Software & Data Management
The included Concept MCC Analysis Suite provides real-time visualization of oxygen concentration, furnace temperature, gas flows, and calculated HRR curves. Raw data files (ASCII-encoded .csv) contain time-synchronized channels with metadata headers compliant with ASTM E1710 for inter-laboratory traceability. Post-acquisition processing includes baseline correction, derivative smoothing (Savitzky-Golay), pHRR/THR/HRC extraction, and automatic reporting templates aligned with ASTM D7309 Annexes A1–A3. Software licenses permit installation on multiple office workstations for offline data review and statistical comparison across sample sets.
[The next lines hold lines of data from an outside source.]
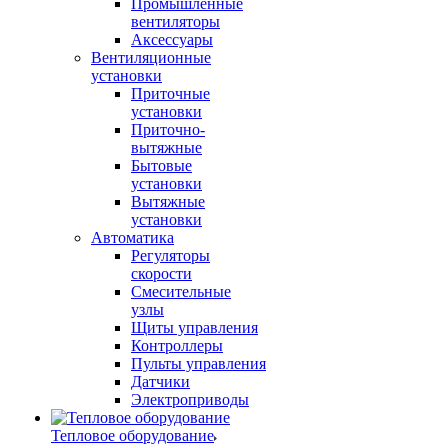
Промышленные
вентиляторы
Аксессуары
Вентиляционные
установки
Приточные
установки
Приточно-
вытяжные
Бытовые
установки
Вытяжные
установки
Автоматика
Регуляторы
скорости
Смесительные
узлы
Щиты управления
Контроллеры
Пульты управления
Датчики
Электроприводы
Тепловое оборудование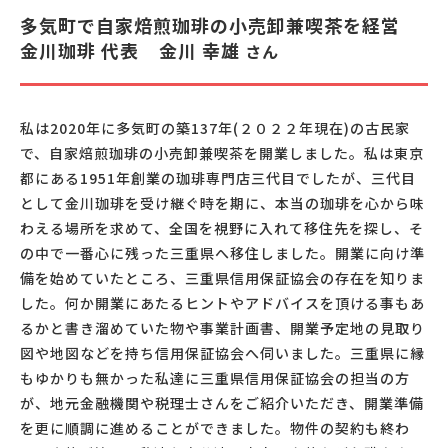
多気町で自家焙煎珈琲の小売卸兼喫茶を経営
金川珈琲 代表
金川 幸雄
さん
私は2020年に多気町の築137年(２０２２年現在)の古民家
で、自家焙煎珈琲の小売卸兼喫茶を開業しました。私は東京
都にある1951年創業の珈琲専門店三代目でしたが、三代目
として金川珈琲を受け継ぐ時を期に、本当の珈琲を心から味
わえる場所を求めて、全国を視野に入れて移住先を探し、そ
の中で一番心に残った三重県へ移住しました。開業に向け準
備を始めていたところ、三重県信用保証協会の存在を知りま
した。何か開業にあたるヒントやアドバイスを頂ける事もあ
るかと書き溜めていた物や事業計画書、開業予定地の見取り
図や地図などを持ち信用保証協会へ伺いました。三重県に縁
もゆかりも無かった私達に三重県信用保証協会の担当の方
が、地元金融機関や税理士さんをご紹介いただき、開業準備
を更に順調に進めることができました。物件の契約も終わ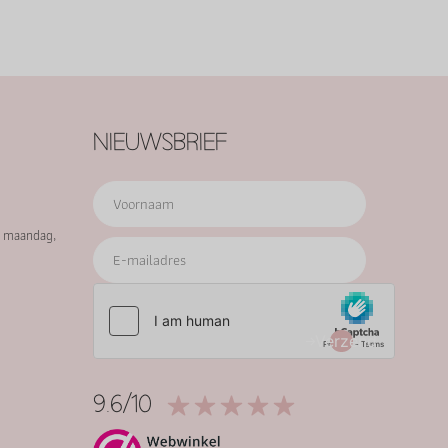
NIEUWSBRIEF
p maandag,
Verzend
9.6/10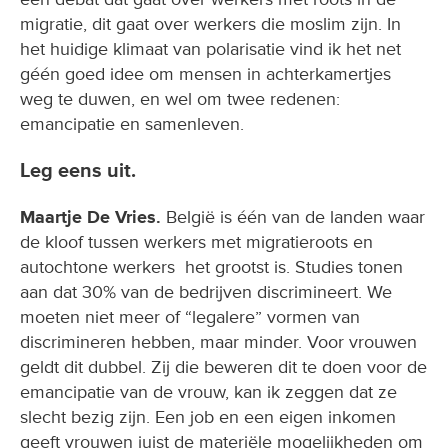
migratie, dit gaat over werkers die moslim zijn. In
het huidige klimaat van polarisatie vind ik het net
géén goed idee om mensen in achterkamertjes
weg te duwen, en wel om twee redenen:
emancipatie en samenleven.
Leg eens uit.
Maartje De Vries.
België is één van de landen waar
de kloof tussen werkers met migratieroots en
autochtone werkers het grootst is. Studies tonen
aan dat 30% van de bedrijven discrimineert. We
moeten niet meer of “legalere” vormen van
discrimineren hebben, maar minder. Voor vrouwen
geldt dit dubbel. Zij die beweren dit te doen voor de
emancipatie van de vrouw, kan ik zeggen dat ze
slecht bezig zijn. Een job en een eigen inkomen
geeft vrouwen juist de materiële mogelijkheden om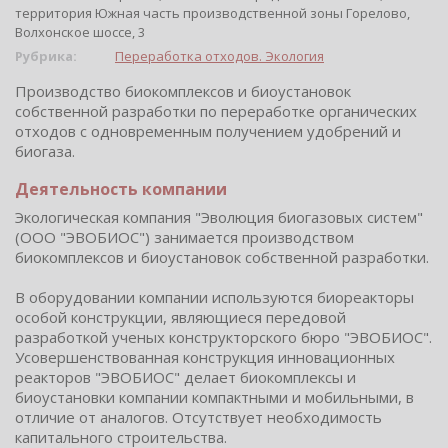
территория Южная часть производственной зоны Горелово,
Волхонское шоссе, 3
Рубрика:
Переработка отходов. Экология
Производство биокомплексов и биоустановок
собственной разработки по переработке органических
отходов с одновременным получением удобрений и
биогаза.
Деятельность компании
Экологическая компания "Эволюция биогазовых систем"
(ООО "ЭВОБИОС") занимается производством
биокомплексов и биоустановок собственной разработки.
В оборудовании компании используются биореакторы
особой конструкции, являющиеся передовой
разработкой ученых конструкторского бюро "ЭВОБИОС".
Усовершенствованная конструкция инновационных
реакторов "ЭВОБИОС" делает биокомплексы и
биоустановки компании компактными и мобильными, в
отличие от аналогов. Отсутствует необходимость
капитального строительства.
Export options include PDF reports with embedded graphs, Excel-compatible datasets, and XML-formatted results for integration into LIMS platforms supporting ASTM WK56222 data exchange schemas.
Applications
- Quantitative ranking of flame-retardant efficacy in halogen-free polymer formulations
- Structure–property correlation studies linking chemical architecture (e.g., phosphorus content, char yield) to heat release capacity
- Screening of bio-derived fillers and lignocellulosic fibers for reduced fire hazard in automotive interiors
- Validation of computational pyrolysis models (e.g., ThermaKin, FireFOAM) using experimentally derived HRR profiles
- Regulatory support for FAR 25.853, EN 45545-2, and GB 8624 classification testing where microscale screening precedes full-scale certification
- Teaching laboratories demonstrating fundamental combustion thermodynamics with minimal consumables and lab-space footprint
FAQ
What sample preparation is required prior to MCC analysis?
No grinding, pressing, or solvent treatment is necessary. Samples must be dry and representative; moisture content should be documented if >0.5 wt% to enable post-hoc normalization.
Can the MCC distinguish between condensed-phase and gas-phase flame inhibition mechanisms?
Indirectly—by comparing HRC values and char residue morphology (via post-test SEM/EDS) with complementary TGA-FTIR data, users infer dominant suppression pathways.
Is helium an acceptable carrier gas alternative to nitrogen?
No—ASTM D7309 specifies high-purity nitrogen (99.9%) to ensure consistent pyrolysis kinetics and avoid catalytic effects observed with He in certain carbonaceous systems.
How frequently must the oxygen sensor be calibrated?
Factory calibration is valid for 12 months under normal use; field verification with certified zero (N₂) and span (20.9% O₂ in N₂) gases is recommended before each analytical campaign.
Does the instrument support automated sequential analysis of multiple samples?
Not natively—the MCC is a single-sample-per-run platform; however, batch scripting via the Analysis Suite allows queued method loading and report generation for unattended post-run processing.